Our ankle bracelet laser focuses on ease of use and natural walking to minimize cognitive overload, allowing patients to focus on gait training. This study did not compare the device directly with other visual cueing systems. Future trials should evaluate its efficacy relative to other systems to identify potential differences or add on data values.

Similar to the systems described in Ginis et al [11] and Muthukrishnan et al [46], our device is a closed-loop cueing system that uses wearable sensors to detect leg motion and automatically activates a laser cue via a microcontroller. Through this process, the external (visual) cue was projected based on real-time movement, which was considered the motor feedback. The combination of the feedback from the user’s movement and the feedforward of the sensory stimuli may enhance the neuroplasticity and motor relearning. Therefore, incorporating the ankle bracelet laser into gait training or exercise programs should be investigated to determine its potential role in sensory feedback and motor relearning.

This study found an immediate and significant improvement with less than 5 minutes of trials, which suggests the ease and practical use of the ankle bracelet laser system.
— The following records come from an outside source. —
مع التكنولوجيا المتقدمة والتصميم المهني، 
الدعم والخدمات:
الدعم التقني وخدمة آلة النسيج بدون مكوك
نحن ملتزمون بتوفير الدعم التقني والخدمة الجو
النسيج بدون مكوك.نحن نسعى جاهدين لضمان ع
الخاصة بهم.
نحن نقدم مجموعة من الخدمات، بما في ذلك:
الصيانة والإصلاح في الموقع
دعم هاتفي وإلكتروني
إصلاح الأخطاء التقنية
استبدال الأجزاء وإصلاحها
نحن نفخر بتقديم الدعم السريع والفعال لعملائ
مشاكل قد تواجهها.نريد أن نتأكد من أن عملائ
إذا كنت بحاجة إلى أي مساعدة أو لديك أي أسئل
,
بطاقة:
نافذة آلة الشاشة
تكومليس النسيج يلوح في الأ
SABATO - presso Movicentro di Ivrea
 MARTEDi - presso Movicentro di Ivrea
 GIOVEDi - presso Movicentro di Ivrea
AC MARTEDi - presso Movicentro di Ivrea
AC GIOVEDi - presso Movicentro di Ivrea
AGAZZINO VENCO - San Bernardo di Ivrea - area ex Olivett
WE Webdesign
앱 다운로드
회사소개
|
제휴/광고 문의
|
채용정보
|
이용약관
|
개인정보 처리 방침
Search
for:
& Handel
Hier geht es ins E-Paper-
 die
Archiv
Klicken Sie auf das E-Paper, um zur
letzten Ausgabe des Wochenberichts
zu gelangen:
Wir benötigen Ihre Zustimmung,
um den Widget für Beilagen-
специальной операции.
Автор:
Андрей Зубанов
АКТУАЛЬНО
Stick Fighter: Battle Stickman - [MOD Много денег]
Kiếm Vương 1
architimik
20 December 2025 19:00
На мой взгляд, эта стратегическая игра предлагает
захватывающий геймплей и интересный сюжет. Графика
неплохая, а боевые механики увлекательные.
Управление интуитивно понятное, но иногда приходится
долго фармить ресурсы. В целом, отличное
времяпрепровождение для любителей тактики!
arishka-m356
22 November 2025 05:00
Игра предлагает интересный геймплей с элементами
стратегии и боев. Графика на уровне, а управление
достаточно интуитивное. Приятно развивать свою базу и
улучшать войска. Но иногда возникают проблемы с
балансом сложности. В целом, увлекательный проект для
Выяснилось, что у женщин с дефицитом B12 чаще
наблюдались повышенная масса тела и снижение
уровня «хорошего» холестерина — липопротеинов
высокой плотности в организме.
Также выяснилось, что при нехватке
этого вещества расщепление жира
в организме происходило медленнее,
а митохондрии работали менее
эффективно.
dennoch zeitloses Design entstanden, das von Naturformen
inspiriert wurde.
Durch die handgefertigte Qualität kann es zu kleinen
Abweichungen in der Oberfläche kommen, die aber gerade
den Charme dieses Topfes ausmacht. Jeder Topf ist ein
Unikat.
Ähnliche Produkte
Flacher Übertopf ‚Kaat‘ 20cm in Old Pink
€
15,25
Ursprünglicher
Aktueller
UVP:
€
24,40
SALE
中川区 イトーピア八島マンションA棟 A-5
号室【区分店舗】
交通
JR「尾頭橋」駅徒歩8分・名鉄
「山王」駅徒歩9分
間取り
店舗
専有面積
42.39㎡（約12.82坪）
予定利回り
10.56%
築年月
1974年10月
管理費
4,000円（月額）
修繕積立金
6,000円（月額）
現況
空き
However, we still lack a study of using the device in a home setting, which should be further done to prove this concept in daily living. Cognitive impairment is an important factor related not only to the efficacy of visual cues but also to the degree of FOG. Future studies should also investigate different degrees of cognitive impairment and evaluate correlations between gait improvement, the benefits of visual cues, and cognitive function.

The other limitation of using a visual cue is the need to look down at the laser line while walking, which the ankle bracelet laser projects continuously. This device could be programmed to project the laser cue on demand, providing feedback to the user only when FOG occurs. However, there is still controversy when comparing the efficacy of continuous cueing with on-demand cueing. Although previous studies have reported better results with continuous cueing, the patients also reported greater fatigue while using continuous cues than when using on-demand cues [38]. Because the long-term effects of the 2 methods remain unknown, future studies should compare results using the ankle bracelet laser with on-demand cues, such as determining the optimal time to project the laser line and comparing the results with continuous laser projection [47].

The ankle bracelet laser cue produced immediate improvements in gait speed, stride length, and balance in patients with parkinsonism and FOG, suggesting that the device can acutely enhance gait performance. Further research is needed to determine whether these benefits are sustained and applicable to daily life activities.